BEGIN

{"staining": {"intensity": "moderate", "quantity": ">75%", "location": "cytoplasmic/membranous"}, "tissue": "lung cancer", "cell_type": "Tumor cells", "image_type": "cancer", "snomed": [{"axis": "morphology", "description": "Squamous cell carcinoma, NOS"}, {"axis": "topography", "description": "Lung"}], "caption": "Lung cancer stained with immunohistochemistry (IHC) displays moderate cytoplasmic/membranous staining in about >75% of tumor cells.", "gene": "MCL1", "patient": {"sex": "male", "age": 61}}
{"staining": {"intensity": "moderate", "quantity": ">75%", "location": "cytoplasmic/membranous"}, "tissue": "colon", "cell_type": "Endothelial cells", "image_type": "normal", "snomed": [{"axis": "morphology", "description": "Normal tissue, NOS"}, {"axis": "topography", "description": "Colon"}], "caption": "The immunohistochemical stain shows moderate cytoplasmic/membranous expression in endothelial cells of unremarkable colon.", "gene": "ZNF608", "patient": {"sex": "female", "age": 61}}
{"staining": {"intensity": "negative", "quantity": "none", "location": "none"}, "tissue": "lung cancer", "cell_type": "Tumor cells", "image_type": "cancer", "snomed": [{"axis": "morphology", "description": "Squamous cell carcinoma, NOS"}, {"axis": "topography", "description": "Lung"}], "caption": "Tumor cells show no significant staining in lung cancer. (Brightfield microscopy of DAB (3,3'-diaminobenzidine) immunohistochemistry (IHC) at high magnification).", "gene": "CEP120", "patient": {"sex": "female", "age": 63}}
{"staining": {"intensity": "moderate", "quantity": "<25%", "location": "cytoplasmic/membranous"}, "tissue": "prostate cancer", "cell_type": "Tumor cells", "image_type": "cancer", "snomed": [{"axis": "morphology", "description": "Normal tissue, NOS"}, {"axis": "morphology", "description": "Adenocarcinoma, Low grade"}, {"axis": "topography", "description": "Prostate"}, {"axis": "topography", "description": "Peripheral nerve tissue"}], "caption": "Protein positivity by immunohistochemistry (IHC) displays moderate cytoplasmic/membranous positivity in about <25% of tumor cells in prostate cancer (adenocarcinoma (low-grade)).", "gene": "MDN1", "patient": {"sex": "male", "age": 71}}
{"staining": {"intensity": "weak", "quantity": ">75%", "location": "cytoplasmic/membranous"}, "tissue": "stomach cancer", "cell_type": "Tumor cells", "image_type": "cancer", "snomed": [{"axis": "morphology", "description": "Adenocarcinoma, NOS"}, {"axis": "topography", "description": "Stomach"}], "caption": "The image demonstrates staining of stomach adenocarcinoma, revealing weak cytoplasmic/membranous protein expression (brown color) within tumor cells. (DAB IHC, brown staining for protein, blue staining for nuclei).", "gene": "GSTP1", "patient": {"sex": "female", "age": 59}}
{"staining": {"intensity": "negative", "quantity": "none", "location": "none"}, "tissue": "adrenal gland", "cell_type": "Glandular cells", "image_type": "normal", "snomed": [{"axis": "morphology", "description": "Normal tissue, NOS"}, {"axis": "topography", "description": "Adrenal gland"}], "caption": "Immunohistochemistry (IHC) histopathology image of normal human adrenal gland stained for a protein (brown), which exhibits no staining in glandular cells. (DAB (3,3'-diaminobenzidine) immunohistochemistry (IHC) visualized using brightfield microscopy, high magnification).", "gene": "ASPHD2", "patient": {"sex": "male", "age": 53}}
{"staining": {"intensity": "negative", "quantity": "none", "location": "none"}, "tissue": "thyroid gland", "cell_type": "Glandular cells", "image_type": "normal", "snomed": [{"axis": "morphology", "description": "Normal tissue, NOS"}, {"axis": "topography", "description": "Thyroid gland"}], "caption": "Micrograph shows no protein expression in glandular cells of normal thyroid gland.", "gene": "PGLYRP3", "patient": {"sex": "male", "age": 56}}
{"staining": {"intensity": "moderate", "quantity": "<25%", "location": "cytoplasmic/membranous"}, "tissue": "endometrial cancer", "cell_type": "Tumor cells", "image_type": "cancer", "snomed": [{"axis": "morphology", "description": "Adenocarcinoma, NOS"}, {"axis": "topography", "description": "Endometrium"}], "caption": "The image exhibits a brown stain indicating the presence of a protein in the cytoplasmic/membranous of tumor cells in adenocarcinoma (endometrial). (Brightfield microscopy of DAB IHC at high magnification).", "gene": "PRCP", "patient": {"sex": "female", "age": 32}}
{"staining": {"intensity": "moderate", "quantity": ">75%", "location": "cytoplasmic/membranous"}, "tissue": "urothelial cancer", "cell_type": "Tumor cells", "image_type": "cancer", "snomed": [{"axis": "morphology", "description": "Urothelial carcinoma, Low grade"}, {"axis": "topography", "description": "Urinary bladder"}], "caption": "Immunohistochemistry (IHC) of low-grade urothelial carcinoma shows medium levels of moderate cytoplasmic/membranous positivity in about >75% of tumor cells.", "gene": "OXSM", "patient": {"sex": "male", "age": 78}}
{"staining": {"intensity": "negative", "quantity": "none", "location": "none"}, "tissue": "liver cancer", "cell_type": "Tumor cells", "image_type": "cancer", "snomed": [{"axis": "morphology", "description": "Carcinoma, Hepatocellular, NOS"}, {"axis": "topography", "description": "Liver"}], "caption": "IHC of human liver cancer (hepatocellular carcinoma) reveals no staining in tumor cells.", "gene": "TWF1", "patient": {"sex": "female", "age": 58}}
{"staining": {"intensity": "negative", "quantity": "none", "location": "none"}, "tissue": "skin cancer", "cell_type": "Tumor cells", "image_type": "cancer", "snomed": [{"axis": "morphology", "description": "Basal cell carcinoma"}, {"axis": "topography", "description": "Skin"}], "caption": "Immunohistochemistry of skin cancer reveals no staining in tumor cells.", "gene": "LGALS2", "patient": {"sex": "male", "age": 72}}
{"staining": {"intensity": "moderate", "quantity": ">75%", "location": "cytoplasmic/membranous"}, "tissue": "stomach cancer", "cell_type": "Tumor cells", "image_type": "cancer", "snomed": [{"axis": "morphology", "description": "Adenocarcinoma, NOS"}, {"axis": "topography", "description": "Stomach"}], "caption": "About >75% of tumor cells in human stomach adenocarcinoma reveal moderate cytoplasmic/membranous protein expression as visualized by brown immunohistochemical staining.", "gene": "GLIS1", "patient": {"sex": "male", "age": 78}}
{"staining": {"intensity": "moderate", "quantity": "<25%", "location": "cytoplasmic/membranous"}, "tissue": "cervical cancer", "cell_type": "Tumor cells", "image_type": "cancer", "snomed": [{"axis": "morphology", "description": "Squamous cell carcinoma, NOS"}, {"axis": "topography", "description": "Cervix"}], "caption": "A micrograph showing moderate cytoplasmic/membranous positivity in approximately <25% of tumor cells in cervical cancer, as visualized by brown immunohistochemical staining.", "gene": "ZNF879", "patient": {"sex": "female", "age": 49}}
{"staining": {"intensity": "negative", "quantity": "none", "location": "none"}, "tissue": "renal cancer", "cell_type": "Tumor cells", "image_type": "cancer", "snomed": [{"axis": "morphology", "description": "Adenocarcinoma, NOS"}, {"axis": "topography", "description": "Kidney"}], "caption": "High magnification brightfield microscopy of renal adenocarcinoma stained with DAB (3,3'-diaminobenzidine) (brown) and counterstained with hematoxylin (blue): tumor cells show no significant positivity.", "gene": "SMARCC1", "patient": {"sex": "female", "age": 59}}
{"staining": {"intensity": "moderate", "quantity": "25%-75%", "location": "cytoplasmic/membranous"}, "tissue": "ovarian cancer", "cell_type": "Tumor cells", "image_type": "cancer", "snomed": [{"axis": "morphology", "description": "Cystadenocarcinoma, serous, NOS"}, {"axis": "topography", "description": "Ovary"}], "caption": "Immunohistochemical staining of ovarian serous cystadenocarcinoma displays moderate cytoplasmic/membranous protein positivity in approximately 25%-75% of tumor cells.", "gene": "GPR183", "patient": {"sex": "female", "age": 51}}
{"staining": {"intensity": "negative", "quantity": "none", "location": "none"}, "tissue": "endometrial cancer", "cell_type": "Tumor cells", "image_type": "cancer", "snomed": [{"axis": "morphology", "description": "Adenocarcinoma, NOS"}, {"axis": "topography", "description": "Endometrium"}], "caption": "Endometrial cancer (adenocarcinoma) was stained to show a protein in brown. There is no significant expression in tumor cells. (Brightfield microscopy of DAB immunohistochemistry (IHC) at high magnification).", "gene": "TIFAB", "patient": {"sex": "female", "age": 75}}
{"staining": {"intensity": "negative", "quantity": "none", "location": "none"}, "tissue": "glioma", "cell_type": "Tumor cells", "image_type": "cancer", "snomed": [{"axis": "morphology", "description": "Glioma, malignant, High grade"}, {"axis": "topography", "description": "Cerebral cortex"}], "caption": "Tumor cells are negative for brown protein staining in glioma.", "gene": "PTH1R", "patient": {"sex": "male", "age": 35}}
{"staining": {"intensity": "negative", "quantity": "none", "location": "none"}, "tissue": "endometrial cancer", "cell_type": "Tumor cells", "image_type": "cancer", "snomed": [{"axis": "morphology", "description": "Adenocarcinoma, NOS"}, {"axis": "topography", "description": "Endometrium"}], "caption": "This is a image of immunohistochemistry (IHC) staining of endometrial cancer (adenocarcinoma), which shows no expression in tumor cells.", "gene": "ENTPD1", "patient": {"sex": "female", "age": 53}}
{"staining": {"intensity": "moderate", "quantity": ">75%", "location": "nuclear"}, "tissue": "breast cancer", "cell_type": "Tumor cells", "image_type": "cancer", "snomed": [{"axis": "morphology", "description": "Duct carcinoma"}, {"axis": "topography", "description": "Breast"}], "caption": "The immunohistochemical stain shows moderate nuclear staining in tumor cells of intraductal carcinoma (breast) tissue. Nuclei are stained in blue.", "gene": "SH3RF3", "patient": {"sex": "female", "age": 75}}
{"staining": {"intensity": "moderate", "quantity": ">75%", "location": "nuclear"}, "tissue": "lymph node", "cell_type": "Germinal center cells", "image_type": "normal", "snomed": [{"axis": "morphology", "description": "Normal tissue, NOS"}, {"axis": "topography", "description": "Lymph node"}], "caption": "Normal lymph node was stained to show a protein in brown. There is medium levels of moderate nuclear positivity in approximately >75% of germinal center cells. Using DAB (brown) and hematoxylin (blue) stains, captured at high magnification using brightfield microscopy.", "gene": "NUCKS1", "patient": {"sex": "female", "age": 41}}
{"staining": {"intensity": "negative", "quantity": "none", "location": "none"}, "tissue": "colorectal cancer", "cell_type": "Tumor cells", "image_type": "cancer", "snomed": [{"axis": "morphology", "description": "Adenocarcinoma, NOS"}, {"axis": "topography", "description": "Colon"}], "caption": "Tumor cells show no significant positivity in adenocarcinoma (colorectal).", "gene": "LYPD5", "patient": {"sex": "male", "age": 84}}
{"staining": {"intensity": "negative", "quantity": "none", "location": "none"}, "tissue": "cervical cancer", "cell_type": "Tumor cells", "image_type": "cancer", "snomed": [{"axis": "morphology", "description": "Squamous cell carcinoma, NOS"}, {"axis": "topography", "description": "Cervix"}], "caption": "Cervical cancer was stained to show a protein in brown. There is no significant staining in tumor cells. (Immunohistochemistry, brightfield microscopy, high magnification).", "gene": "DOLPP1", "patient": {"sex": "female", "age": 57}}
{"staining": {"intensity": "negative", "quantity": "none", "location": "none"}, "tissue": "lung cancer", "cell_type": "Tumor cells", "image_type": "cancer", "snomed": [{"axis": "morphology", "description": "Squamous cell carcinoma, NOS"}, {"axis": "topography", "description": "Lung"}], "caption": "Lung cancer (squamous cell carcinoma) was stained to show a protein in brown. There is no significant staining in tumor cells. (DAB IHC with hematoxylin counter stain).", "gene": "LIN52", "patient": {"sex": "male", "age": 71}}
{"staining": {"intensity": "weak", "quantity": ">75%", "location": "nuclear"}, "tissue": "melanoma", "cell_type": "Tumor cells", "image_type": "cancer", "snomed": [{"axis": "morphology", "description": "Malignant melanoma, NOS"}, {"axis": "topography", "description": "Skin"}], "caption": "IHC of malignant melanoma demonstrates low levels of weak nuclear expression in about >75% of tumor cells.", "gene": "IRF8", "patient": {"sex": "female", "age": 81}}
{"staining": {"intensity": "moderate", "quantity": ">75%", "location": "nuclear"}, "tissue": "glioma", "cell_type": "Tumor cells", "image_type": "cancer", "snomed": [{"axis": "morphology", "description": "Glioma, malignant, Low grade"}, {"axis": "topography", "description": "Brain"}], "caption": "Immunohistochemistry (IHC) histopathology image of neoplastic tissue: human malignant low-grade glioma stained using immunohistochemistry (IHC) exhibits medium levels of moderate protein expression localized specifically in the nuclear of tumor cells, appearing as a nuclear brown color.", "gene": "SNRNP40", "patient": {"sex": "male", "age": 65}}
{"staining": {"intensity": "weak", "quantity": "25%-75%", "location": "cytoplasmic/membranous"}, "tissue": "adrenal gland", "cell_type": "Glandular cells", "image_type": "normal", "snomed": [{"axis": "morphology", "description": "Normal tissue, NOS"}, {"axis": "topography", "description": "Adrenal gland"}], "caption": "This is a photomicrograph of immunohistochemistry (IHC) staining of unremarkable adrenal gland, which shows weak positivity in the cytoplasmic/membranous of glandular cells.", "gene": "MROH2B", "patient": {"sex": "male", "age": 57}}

END

__Task prompt__
Pick out the lines above containing the word "Adrenal", then copy them.

__Solution for this problem__
{"staining": {"intensity": "negative", "quantity": "none", "location": "none"}, "tissue": "adrenal gland", "cell_type": "Glandular cells", "image_type": "normal", "snomed": [{"axis": "morphology", "description": "Normal tissue, NOS"}, {"axis": "topography", "description": "Adrenal gland"}], "caption": "Immunohistochemistry (IHC) histopathology image of normal human adrenal gland stained for a protein (brown), which exhibits no staining in glandular cells. (DAB (3,3'-diaminobenzidine) immunohistochemistry (IHC) visualized using brightfield microscopy, high magnification).", "gene": "ASPHD2", "patient": {"sex": "male", "age": 53}}
{"staining": {"intensity": "weak", "quantity": "25%-75%", "location": "cytoplasmic/membranous"}, "tissue": "adrenal gland", "cell_type": "Glandular cells", "image_type": "normal", "snomed": [{"axis": "morphology", "description": "Normal tissue, NOS"}, {"axis": "topography", "description": "Adrenal gland"}], "caption": "This is a photomicrograph of immunohistochemistry (IHC) staining of unremarkable adrenal gland, which shows weak positivity in the cytoplasmic/membranous of glandular cells.", "gene": "MROH2B", "patient": {"sex": "male", "age": 57}}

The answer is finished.